Ganz grundsätzlich hat man wohl bei der hohen Zustimmungsrate für die weiter drohende Marginalisierung von Schwarz-Rot auch einen verspäteten Strafzettel für die damaligen und auch aktuellen Groß-Koalitionäre und ihre Politik der offenen Türe angesichts der Massenflucht nach Zentral- und Nordeuropa im Jahr 2015 in Rechnung zu stellen. Und in der dauerhaften Begrenzung der ehedem erfolgreichen beiden Volksparteien mit teils großer Historie auf bundesweit unter 30 bzw. gar 20 % ließe sich allenfalls dann ein Vorteil für die Demokratie erblicken, wenn bis dato kleinere Parteien dementsprechend ihre Attraktivität steigern können oder es neuen Parteien gelingt, in die Parlamente einzuziehen. Mit der zunehmenden Individualisierung und Ausdifferenzierung parallel gehend, würden demnach also mehr Meinungen im öffentlichen politischen Diskurs repräsentiert und dieser damit erweitert. Oder aus einer anderen Perspektive betrachtet, könnte der Stimmbürger folglich unter mehreren erfolgversprechenden (in dem Sinne, daß „seine“ Partei den Einzug in die Volksvertretung schafft) Möglichkeiten wählen.
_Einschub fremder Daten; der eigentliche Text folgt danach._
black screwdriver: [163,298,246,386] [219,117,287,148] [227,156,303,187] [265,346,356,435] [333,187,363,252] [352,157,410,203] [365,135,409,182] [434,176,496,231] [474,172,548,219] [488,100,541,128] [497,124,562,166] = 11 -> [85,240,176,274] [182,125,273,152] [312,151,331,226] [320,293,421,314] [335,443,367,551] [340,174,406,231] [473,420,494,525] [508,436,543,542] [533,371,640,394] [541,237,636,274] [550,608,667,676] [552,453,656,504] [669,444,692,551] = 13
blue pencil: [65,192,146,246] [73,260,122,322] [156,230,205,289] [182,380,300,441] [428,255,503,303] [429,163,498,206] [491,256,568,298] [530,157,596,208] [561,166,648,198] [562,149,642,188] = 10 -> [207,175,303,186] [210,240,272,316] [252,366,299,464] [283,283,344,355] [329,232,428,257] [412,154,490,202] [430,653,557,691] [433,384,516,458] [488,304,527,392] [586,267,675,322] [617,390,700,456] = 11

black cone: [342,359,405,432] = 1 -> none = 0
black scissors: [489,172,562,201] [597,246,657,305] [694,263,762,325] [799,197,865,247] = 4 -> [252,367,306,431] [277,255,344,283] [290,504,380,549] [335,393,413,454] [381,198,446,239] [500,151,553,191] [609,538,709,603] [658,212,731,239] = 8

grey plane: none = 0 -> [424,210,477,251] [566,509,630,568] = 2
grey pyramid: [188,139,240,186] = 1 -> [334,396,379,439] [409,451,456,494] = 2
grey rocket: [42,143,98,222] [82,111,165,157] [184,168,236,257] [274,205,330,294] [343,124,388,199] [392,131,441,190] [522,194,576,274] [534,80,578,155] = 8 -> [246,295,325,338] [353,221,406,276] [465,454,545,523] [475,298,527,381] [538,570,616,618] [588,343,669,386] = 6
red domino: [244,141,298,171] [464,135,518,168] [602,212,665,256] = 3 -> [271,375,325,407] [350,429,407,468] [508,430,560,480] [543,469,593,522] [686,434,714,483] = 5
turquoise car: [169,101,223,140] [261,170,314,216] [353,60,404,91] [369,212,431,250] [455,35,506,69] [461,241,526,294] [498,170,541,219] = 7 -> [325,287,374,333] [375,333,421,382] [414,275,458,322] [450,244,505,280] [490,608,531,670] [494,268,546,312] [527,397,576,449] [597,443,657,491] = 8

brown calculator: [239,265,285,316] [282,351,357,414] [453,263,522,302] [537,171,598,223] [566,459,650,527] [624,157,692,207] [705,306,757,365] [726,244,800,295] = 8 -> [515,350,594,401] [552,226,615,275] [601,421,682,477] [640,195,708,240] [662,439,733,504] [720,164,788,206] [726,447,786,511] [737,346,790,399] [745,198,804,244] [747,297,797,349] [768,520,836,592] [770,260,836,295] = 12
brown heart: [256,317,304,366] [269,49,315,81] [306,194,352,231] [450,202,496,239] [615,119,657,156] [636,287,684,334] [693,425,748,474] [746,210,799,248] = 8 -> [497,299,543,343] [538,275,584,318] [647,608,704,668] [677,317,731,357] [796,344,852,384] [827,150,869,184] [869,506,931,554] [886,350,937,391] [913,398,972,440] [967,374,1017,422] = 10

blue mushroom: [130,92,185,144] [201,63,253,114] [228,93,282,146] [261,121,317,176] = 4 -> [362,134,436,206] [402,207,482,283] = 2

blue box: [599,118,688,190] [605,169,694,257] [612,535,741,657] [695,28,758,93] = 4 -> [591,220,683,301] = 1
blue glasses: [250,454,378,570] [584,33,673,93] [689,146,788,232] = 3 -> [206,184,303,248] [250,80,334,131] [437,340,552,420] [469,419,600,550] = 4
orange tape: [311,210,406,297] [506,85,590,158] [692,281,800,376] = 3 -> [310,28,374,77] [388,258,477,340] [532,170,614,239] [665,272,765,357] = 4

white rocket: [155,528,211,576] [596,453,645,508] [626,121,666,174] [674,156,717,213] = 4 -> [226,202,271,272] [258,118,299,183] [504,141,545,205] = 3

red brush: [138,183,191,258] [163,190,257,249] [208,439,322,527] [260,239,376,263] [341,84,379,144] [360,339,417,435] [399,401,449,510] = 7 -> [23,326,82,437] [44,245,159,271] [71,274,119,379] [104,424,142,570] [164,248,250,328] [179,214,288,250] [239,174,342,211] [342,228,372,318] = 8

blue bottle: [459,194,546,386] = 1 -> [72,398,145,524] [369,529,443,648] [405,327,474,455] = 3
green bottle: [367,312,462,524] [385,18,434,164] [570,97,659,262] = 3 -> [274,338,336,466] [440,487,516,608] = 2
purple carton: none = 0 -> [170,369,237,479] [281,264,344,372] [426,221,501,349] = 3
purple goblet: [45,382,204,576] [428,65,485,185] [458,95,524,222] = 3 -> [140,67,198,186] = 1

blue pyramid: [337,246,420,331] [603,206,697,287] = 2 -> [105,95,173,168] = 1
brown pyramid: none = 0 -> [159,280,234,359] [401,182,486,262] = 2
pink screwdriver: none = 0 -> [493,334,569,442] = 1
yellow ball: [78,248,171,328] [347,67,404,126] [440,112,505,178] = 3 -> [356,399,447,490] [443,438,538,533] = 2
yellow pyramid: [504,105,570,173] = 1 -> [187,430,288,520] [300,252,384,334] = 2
Soweit der theoretische Idealfall. Die Realität dürfte aber vermutlich ganz anders aussehen. Denn mit hoher Wahrscheinlichkeit hätten wir es mittelfristig statt mit ein, zwei hoch-integrativen Volksparteien, die gerade darum das „Volk“ in ihrer Bezeichnung tragen, weil sie in der Lage sind, verschiedene Schichten und Milieus und also Meinungen, Überzeugungen und Interessen zusammenzubinden und auszugleichen, in solchem Falle eher mit vier, fünf, sechs oder noch mehr sogenannten One-Topic-Parteien zu tun. (Falls sich nicht noch die Grünen auf der einen und die AfD auf der anderen Seite auf Dauer zu den Erben von SPD resp. CDU aufschwingen). Verhältnismäßig kleine Einheiten, die sich allenfalls zwei, drei Herzensangelegenheiten, Partikularinteressen einer spezifischen Klientel, auf ihr Panier schreiben. Um eine ähnlich hohe Kohäsion und Integration zu generieren, neigen solche Parteien denn auch eher zu Maximalforderungen und sind häufig also weniger zu Kompromissen in der Lage. Damit einher gingen u. U. auch Nebenwirkungen wie Verpöbelung und Popularisierung. Die unweigerlich daraus folgende Konsequenz wäre also gerade nicht eine wie auch immer geartete Chance für die Demokratie, sondern ganz im Gegenteil deren Lähmung und Stillstand, weil Regierungsbildungen ohne klare Mehrheiten mangels großer Parteien samt einem Juniorpartner immer langwieriger und komplizierter würden. Wären jene Koalitionen dann nach Monaten endlich im Amt, litten sie aber mutmaßlich von Beginn an unter Instabilität, weil stets mit Querschüssen aus den eigenen Reihen zu rechnen wäre. Als Fazit ließe sich somit ziehen, daß sich eine Hälfte der Deutschen leider Gottes eher auf einen Weg vorwärts in die Vergangenheit zu begeben scheint  …

Abschließend ließe sich noch fragen, wieso eine derartig delikate Frage ausgerechnet eine Woche vor einer bedeutsamen Landtagswahl lanciert wird. Ein Schelm, wer Böses dabei denkt.